The case is Lombardo et al v Dr. Seuss Enterprises LP, U.S. District Court, Southern District of New York, No. 16-09974.
Dr. Seuss Enterprises has been taking creators to court for years over copyright or trademark infringements.
In mid-November, the protector of the brand sued in California federal court over crowd-funded book project with a “Star Trek” theme titled “Oh, The Places You’ll Boldly Go!”
In 2009, an appeals court judge took Dr. Seuss Enterprises’ side against a parody of “The Cat in the Hat” written from O.J. Simpson’s perspective.
The Penguin Books version included: “A man this famous/Never hires/Lawyers like/Jacoby Meyers/When you’re accused of a killing scheme/You need to build a real Dream Team” and “One knife?/Two knife?/Red knife/Dead wife.”

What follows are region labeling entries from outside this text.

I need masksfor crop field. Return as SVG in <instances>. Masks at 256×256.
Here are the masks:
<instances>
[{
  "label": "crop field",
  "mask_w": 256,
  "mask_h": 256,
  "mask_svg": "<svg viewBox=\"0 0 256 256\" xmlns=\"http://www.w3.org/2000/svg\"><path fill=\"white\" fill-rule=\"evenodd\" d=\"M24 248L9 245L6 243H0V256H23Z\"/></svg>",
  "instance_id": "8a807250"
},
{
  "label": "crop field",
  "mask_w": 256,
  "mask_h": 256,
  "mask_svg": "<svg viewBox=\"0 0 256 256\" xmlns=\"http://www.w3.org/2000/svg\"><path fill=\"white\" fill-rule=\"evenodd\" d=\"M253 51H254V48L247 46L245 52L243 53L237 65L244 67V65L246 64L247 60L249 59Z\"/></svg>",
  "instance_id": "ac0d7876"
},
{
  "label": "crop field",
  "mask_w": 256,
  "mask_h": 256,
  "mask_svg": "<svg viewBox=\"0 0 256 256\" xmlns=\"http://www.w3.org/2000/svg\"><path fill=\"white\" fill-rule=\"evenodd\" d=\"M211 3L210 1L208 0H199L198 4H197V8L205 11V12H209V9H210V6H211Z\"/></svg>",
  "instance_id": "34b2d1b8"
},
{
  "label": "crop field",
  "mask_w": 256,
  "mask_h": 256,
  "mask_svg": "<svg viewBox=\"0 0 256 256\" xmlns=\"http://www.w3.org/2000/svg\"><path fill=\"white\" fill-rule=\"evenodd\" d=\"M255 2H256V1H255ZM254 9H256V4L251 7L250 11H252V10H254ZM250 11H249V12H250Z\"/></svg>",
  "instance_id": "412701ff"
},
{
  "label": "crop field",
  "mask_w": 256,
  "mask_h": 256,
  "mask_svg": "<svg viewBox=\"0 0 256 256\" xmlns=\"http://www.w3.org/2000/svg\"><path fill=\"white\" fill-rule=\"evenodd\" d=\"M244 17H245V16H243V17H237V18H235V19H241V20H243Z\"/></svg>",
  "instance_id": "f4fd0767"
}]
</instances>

“The Ninth Circuit court judge [Diarmuid] O’Scannlain … found the defendant liable for infringement for merely satirizing the O.J Simpson case itself and not the original book, and for ‘borrowing’ the image of the distinctive red and white striped stove-pipe hat,” said a Harvard blog.
“The result of this case is significant as it clarifies the difference between satire and parody and the extent to which a derivative work has to be transformative in order to be considered as fair use.”
— Reuters contributed to this report.